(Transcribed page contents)
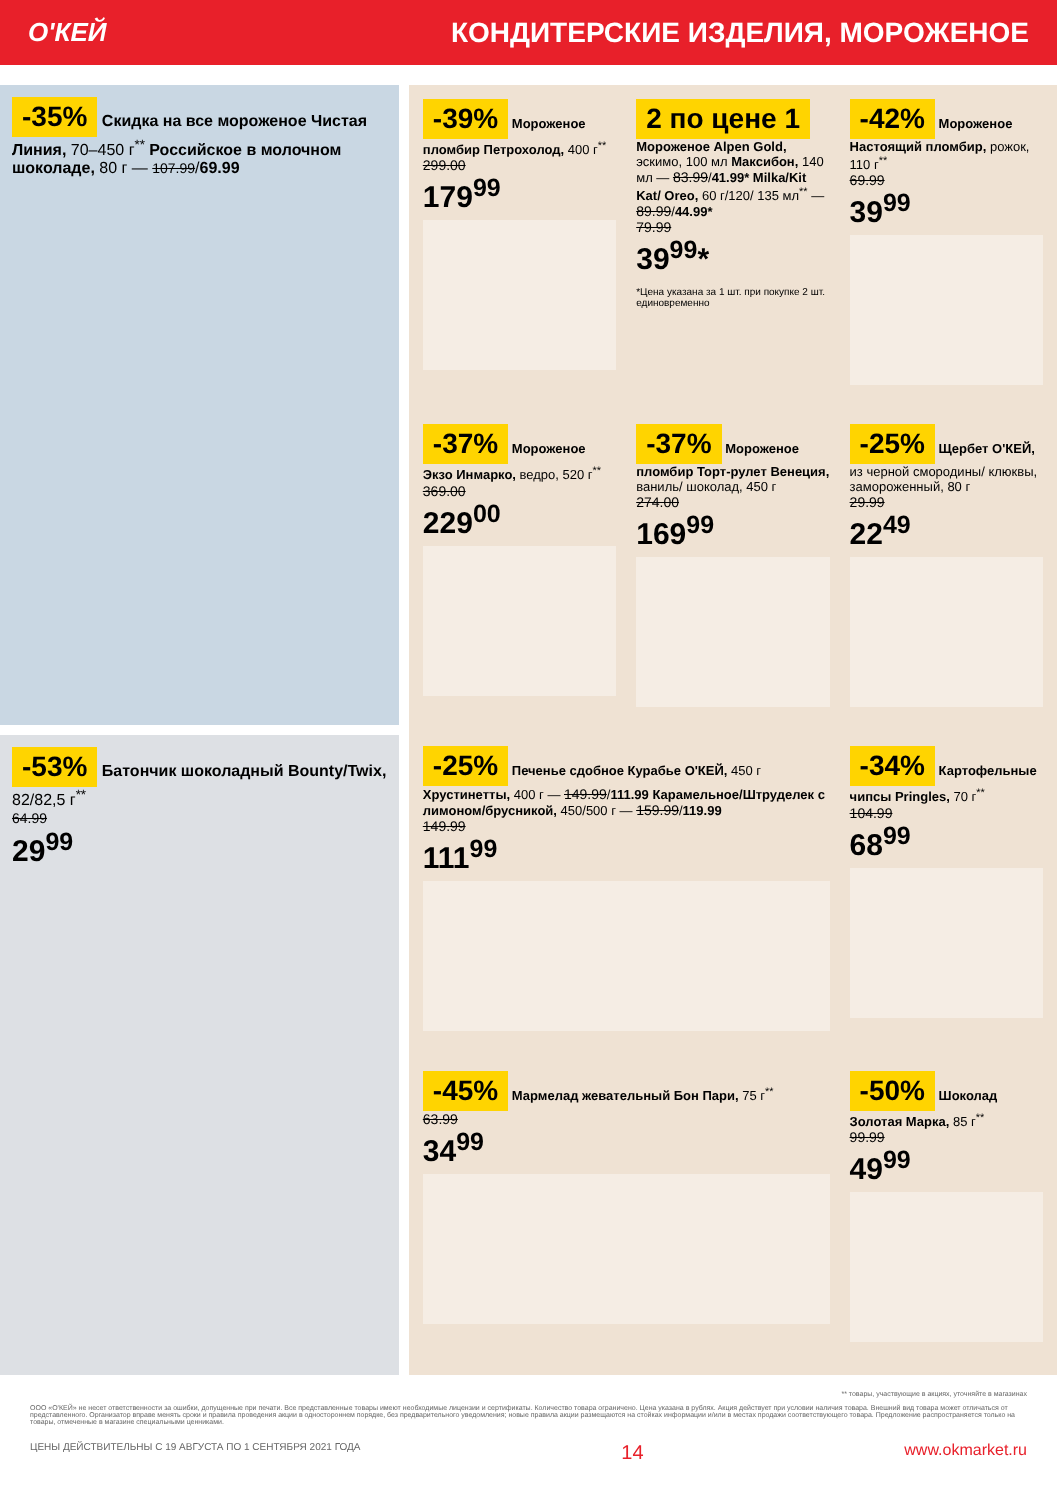О'КЕЙ
КОНДИТЕРСКИЕ ИЗДЕЛИЯ, МОРОЖЕНОЕ
-35% Скидка на все мороженое Чистая Линия, 70–450 г<sup>**</sup> Российское в молочном шоколаде, 80 г — 107.99/69.99
-53% Батончик шоколадный Bounty/Twix, 82/82,5 г<sup>**</sup>
64.99
29<sup>99</sup>
-39% Мороженое пломбир Петрохолод, 400 г<sup>**</sup>
299.00
179<sup>99</sup>
2 по цене 1 Мороженое Alpen Gold, эскимо, 100 мл Максибон, 140 мл — 83.99/41.99* Milka/Kit Kat/ Oreo, 60 г/120/ 135 мл<sup>**</sup> — 89.99/44.99*
79.99
39<sup>99</sup>*
*Цена указана за 1 шт. при покупке 2 шт. единовременно
-42% Мороженое Настоящий пломбир, рожок, 110 г<sup>**</sup>
69.99
39<sup>99</sup>
-37% Мороженое Экзо Инмарко, ведро, 520 г<sup>**</sup>
369.00
229<sup>00</sup>
-37% Мороженое пломбир Торт-рулет Венеция, ваниль/ шоколад, 450 г
274.00
169<sup>99</sup>
-25% Щербет О'КЕЙ, из черной смородины/ клюквы, замороженный, 80 г
29.99
22<sup>49</sup>
-25% Печенье сдобное Курабье О'КЕЙ, 450 г Хрустинетты, 400 г — 149.99/111.99 Карамельное/Штруделек с лимоном/брусникой, 450/500 г — 159.99/119.99
149.99
111<sup>99</sup>
-34% Картофельные чипсы Pringles, 70 г<sup>**</sup>
104.99
68<sup>99</sup>
-45% Мармелад жевательный Бон Пари, 75 г<sup>**</sup>
63.99
34<sup>99</sup>
-50% Шоколад Золотая Марка, 85 г<sup>**</sup>
99.99
49<sup>99</sup>
** товары, участвующие в акциях, уточняйте в магазинах
ООО «О'КЕЙ» не несет ответственности за ошибки, допущенные при печати. Все представленные товары имеют необходимые лицензии и сертификаты. Количество товара ограничено. Цена указана в рублях. Акция действует при условии наличия товара. Внешний вид товара может отличаться от представленного. Организатор вправе менять сроки и правила проведения акции в одностороннем порядке, без предварительного уведомления; новые правила акции размещаются на стойках информации и/или в местах продажи соответствующего товара. Предложение распространяется только на товары, отмеченные в магазине специальными ценниками.
ЦЕНЫ ДЕЙСТВИТЕЛЬНЫ С 19 АВГУСТА ПО 1 СЕНТЯБРЯ 2021 ГОДА 14 www.okmarket.ru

**Instruction**
Any picture found in the data is to be skipped while the rest is copied exactly.

**Answer area**
О'КЕЙ
КОНДИТЕРСКИЕ ИЗДЕЛИЯ, МОРОЖЕНОЕ
-35% Скидка на все мороженое Чистая Линия, 70–450 г<sup>**</sup> Российское в молочном шоколаде, 80 г — 107.99/69.99
-53% Батончик шоколадный Bounty/Twix, 82/82,5 г<sup>**</sup>
64.99
29<sup>99</sup>
-39% Мороженое пломбир Петрохолод, 400 г<sup>**</sup>
299.00
179<sup>99</sup>
2 по цене 1 Мороженое Alpen Gold, эскимо, 100 мл Максибон, 140 мл — 83.99/41.99* Milka/Kit Kat/ Oreo, 60 г/120/ 135 мл<sup>**</sup> — 89.99/44.99*
79.99
39<sup>99</sup>*
*Цена указана за 1 шт. при покупке 2 шт. единовременно
-42% Мороженое Настоящий пломбир, рожок, 110 г<sup>**</sup>
69.99
39<sup>99</sup>
-37% Мороженое Экзо Инмарко, ведро, 520 г<sup>**</sup>
369.00
229<sup>00</sup>
-37% Мороженое пломбир Торт-рулет Венеция, ваниль/ шоколад, 450 г
274.00
169<sup>99</sup>
-25% Щербет О'КЕЙ, из черной смородины/ клюквы, замороженный, 80 г
29.99
22<sup>49</sup>
-25% Печенье сдобное Курабье О'КЕЙ, 450 г Хрустинетты, 400 г — 149.99/111.99 Карамельное/Штруделек с лимоном/брусникой, 450/500 г — 159.99/119.99
149.99
111<sup>99</sup>
-34% Картофельные чипсы Pringles, 70 г<sup>**</sup>
104.99
68<sup>99</sup>
-45% Мармелад жевательный Бон Пари, 75 г<sup>**</sup>
63.99
34<sup>99</sup>
-50% Шоколад Золотая Марка, 85 г<sup>**</sup>
99.99
49<sup>99</sup>
** товары, участвующие в акциях, уточняйте в магазинах
ООО «О'КЕЙ» не несет ответственности за ошибки, допущенные при печати. Все представленные товары имеют необходимые лицензии и сертификаты. Количество товара ограничено. Цена указана в рублях. Акция действует при условии наличия товара. Внешний вид товара может отличаться от представленного. Организатор вправе менять сроки и правила проведения акции в одностороннем порядке, без предварительного уведомления; новые правила акции размещаются на стойках информации и/или в местах продажи соответствующего товара. Предложение распространяется только на товары, отмеченные в магазине специальными ценниками.
ЦЕНЫ ДЕЙСТВИТЕЛЬНЫ С 19 АВГУСТА ПО 1 СЕНТЯБРЯ 2021 ГОДА 14 www.okmarket.ru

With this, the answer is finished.